### INPUT DATA
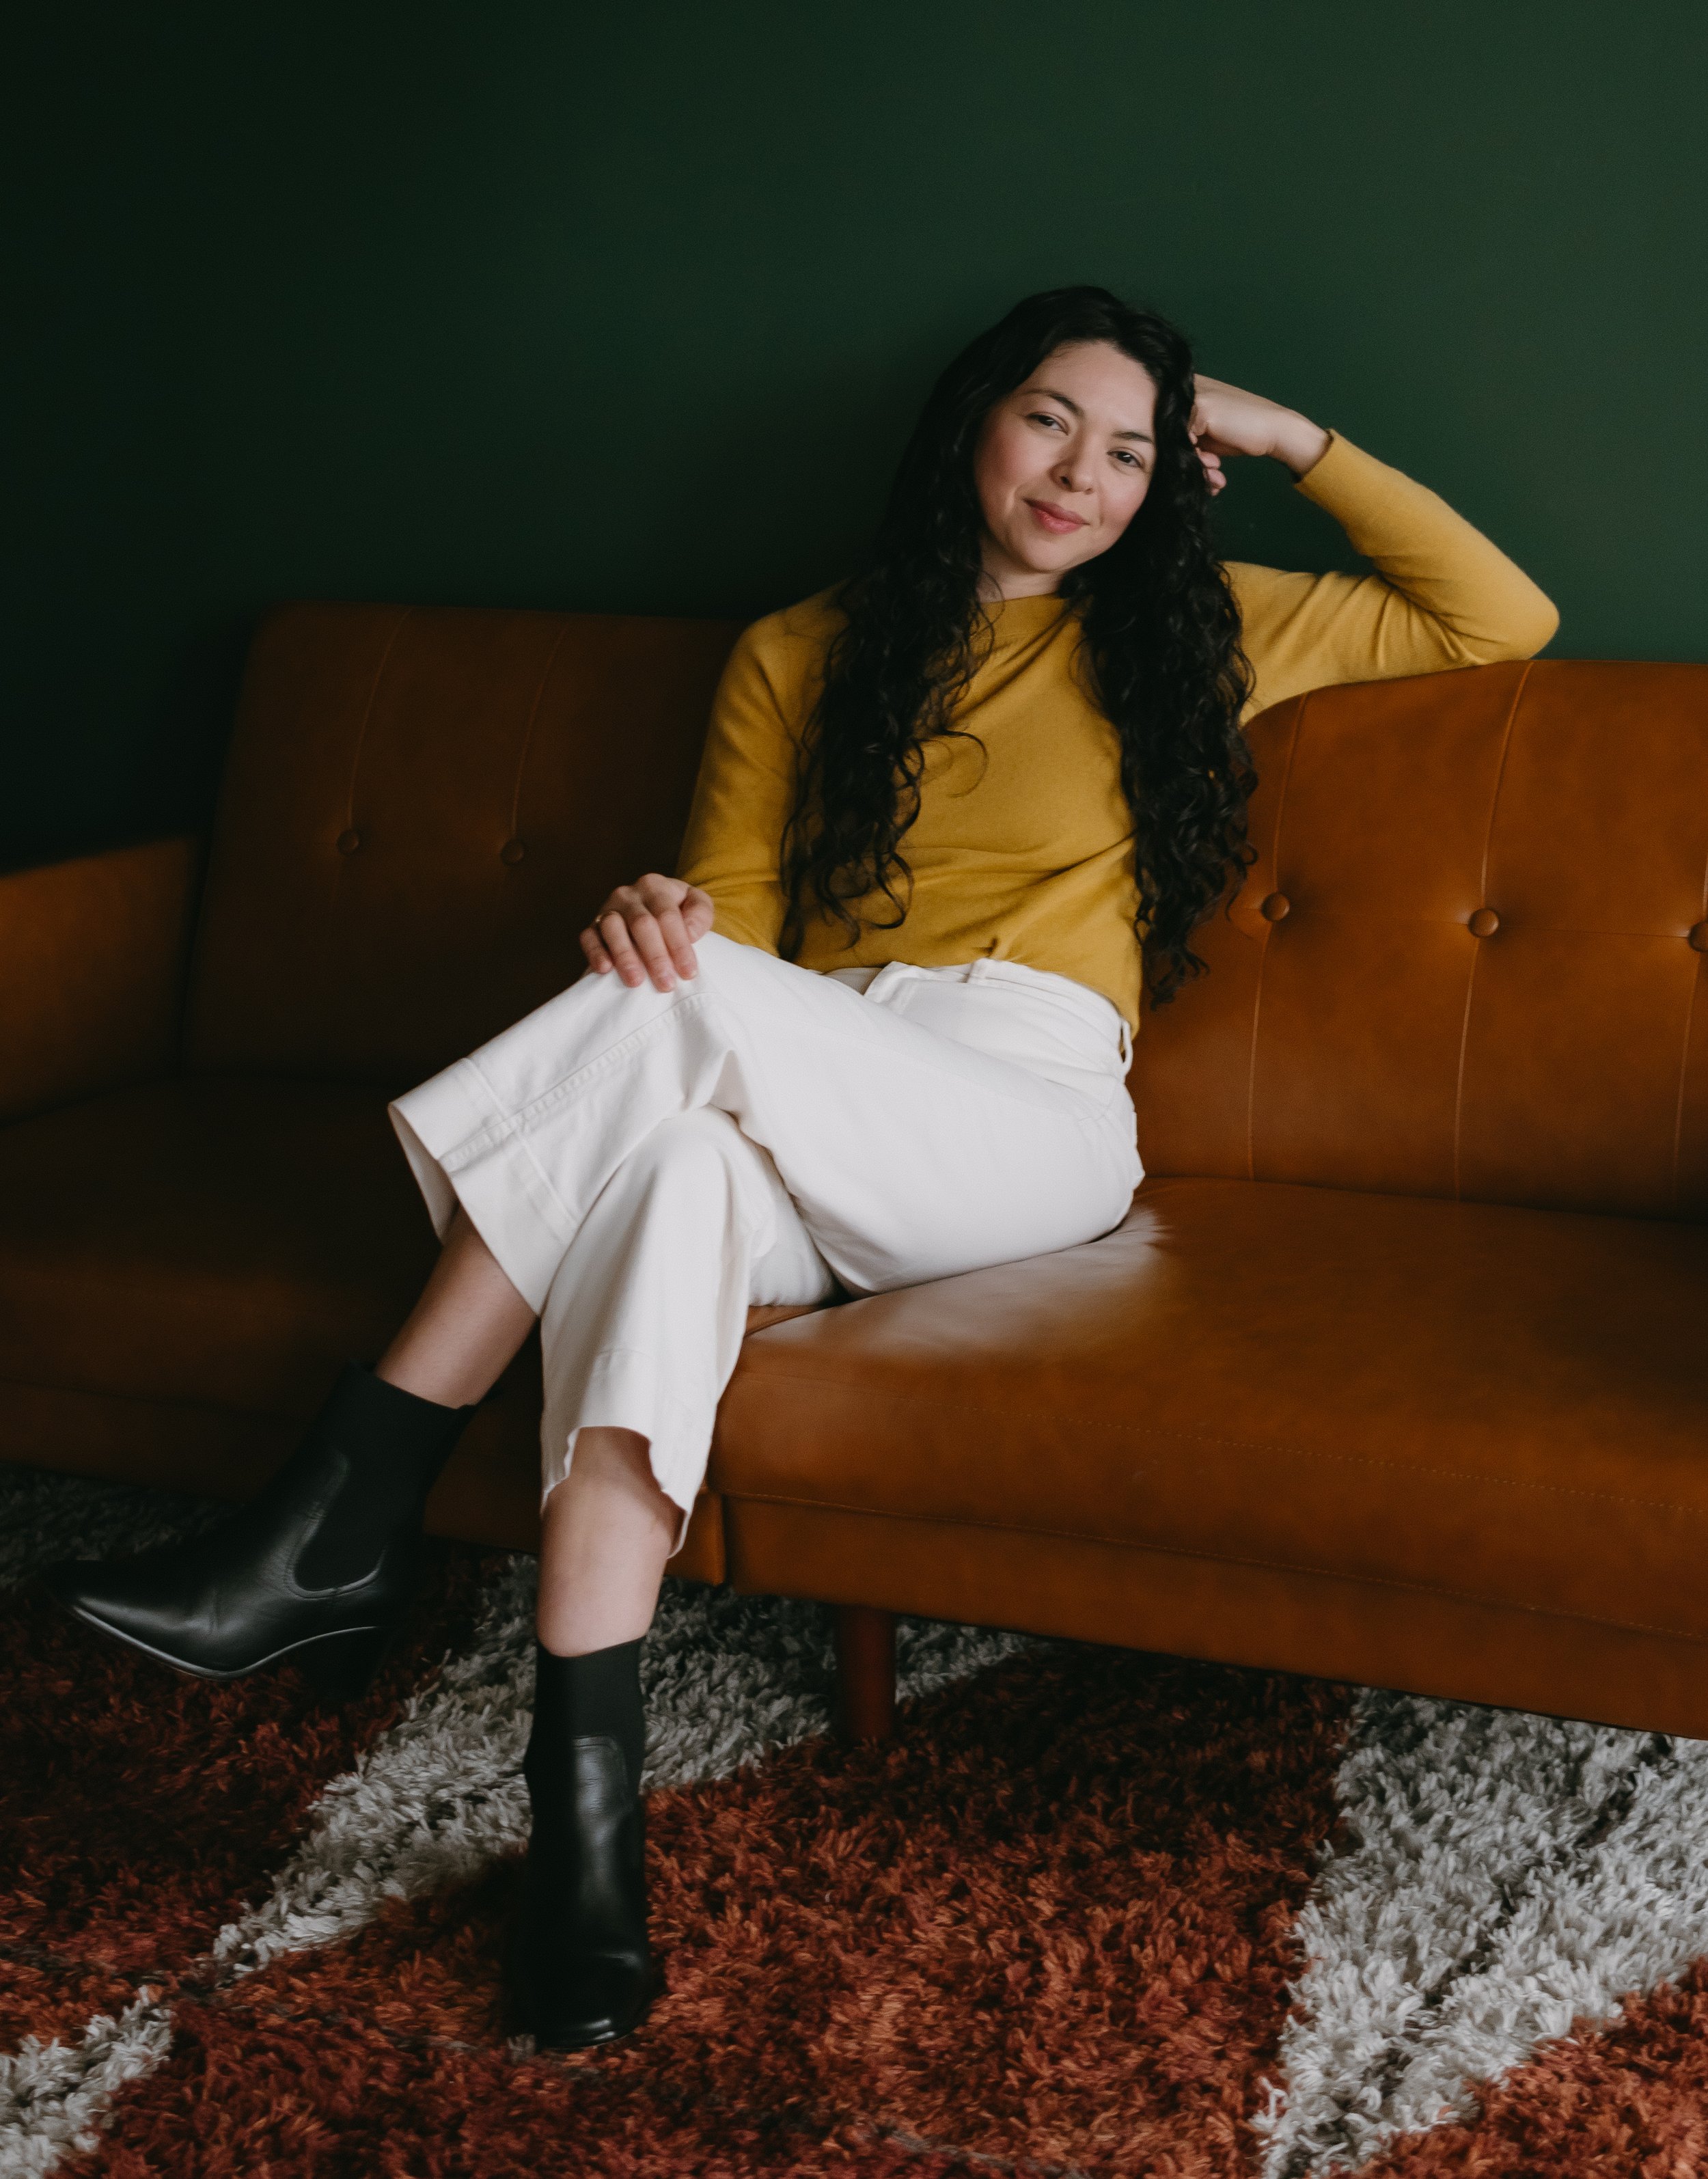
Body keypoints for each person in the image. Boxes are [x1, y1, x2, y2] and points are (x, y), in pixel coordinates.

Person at [45, 286, 1557, 2051]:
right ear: (967, 427)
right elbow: (727, 940)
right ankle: (581, 1853)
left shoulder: (1211, 626)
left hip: (1018, 1107)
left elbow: (1495, 616)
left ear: (1176, 481)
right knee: (667, 1171)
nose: (1085, 472)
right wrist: (659, 920)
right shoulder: (793, 650)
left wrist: (1291, 437)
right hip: (789, 1078)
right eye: (1051, 421)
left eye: (1134, 448)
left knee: (687, 1035)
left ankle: (338, 1509)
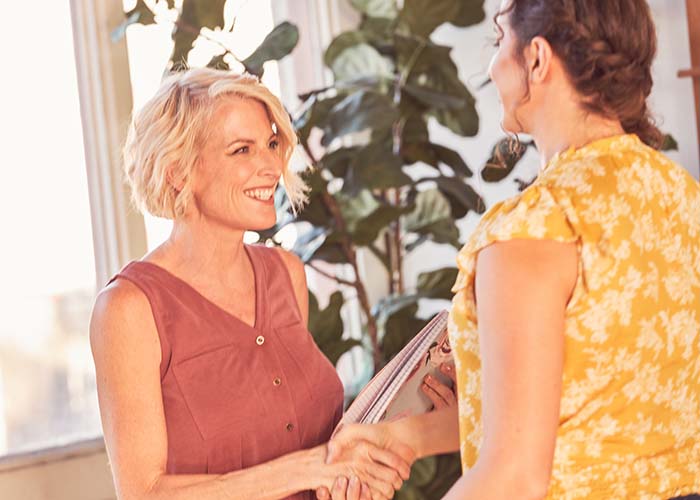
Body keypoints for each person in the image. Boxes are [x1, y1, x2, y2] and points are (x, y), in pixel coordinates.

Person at [325, 1, 700, 498]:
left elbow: (513, 479)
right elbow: (591, 404)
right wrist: (407, 437)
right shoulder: (680, 195)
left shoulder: (535, 226)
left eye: (499, 40)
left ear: (538, 59)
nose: (492, 65)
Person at [89, 68, 412, 500]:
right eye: (242, 150)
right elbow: (145, 493)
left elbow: (312, 445)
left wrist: (360, 469)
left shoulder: (286, 273)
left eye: (271, 145)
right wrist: (309, 469)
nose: (271, 166)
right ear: (178, 173)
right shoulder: (129, 309)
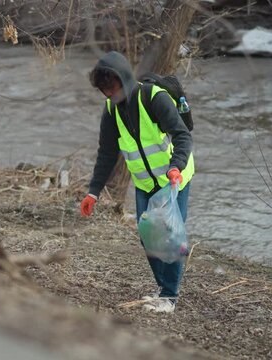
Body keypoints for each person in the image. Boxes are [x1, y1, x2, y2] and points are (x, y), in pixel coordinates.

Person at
######
THE PROBLEM:
From the records, copy out each line that includes the string "wrist".

REPLY:
right wrist: (659, 920)
left wrist: (1291, 437)
right wrist: (407, 437)
left wrist: (360, 469)
right wrist: (309, 469)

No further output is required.